With most people, you only see the heel and toe because the curved arch barely presses upon the earth. Not my feet, I have the flattest of flat feet. She calls them, “2 by 4s,” as if my feet were long flat boards smacking against the ground.
“How do you do that?”, she said.
I shrugged, as if it was the most natural thing that I do (because it is).
I guess it was fascinating to see a trail of flat footprints up and down the coast line. Not because I’m infatuated with my flat feet, but because it looked like an invisible man was following us. Someone once walked that path and left their mark.
That’s when I felt a profound appreciation for my life and existence. Because it was not me that left the footprints in the sand, it was the sand that allowed my foot to make its mark.
The distinction is subtle, but profound. Nature confirmed my existence and acknowledged that I am alive. Nature was allowing me to be here and take up space. It’s an act of grace.
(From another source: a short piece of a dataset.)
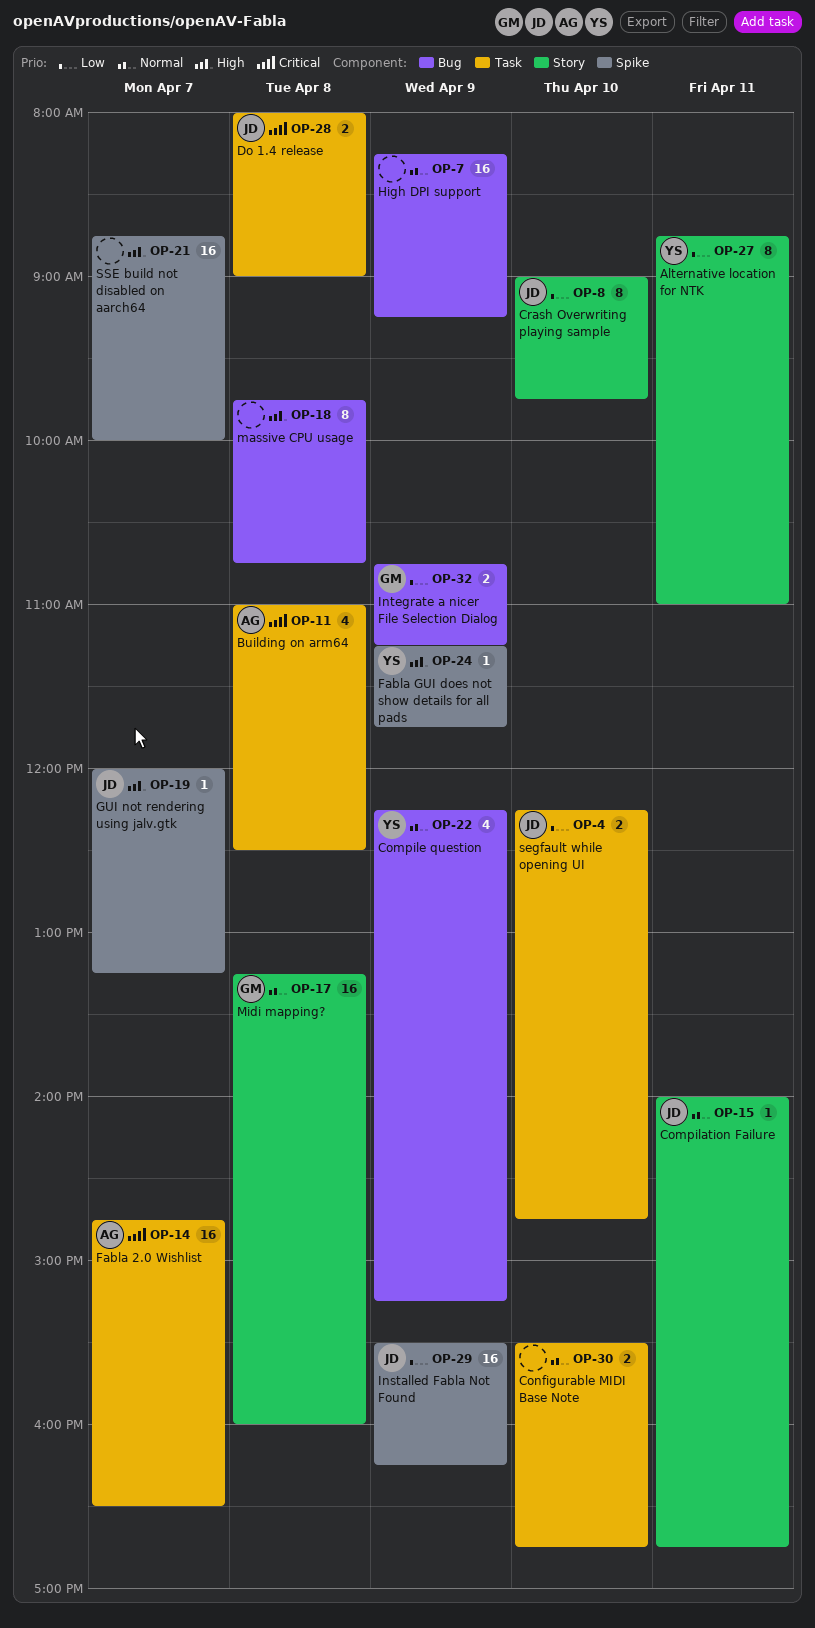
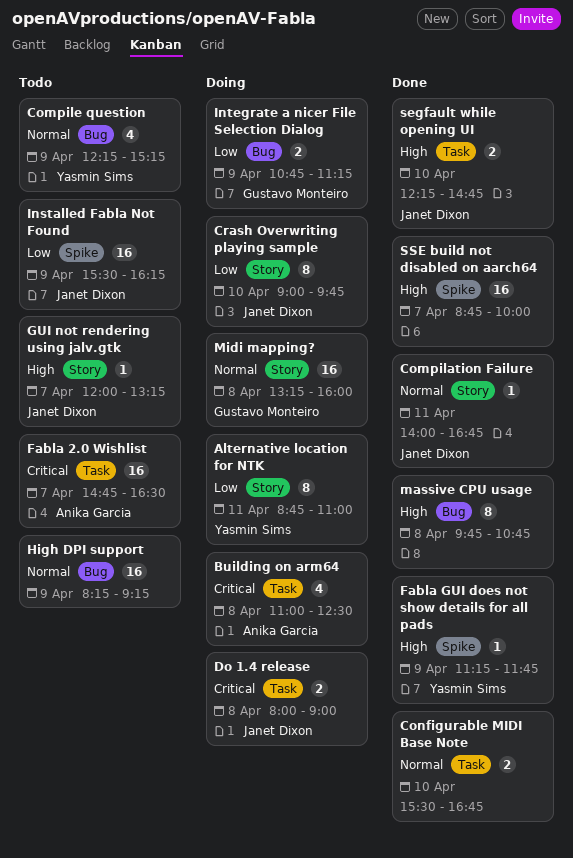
GUI not rendering using jalv.gtk, label: Spike -> Story
segfault while opening UI, priority: Low -> High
How can I respect that graciousness and appreciate this one precious life?
Because one day, there shall be no more footprints in the sand. One day nature will stop confirming my aliveness and will, instead, turn me into a ghost. If I lack appreciation for my life, if I take the graciousness of my existence for granted, I risk dying with regrets.
We often think that regret happens by not doing or saying the right thing, or by not living up to our ideals. But that’s not true, for how can we predict that those different decisions would have created a better or happier life? Maybe those decisions would have created regret.
While much of life is out of our control, what we can control is our appreciation for life. Consistent appreciation is our best chance to live with no regrets.
So I say to you: Appreciate this one life. It’s all you have.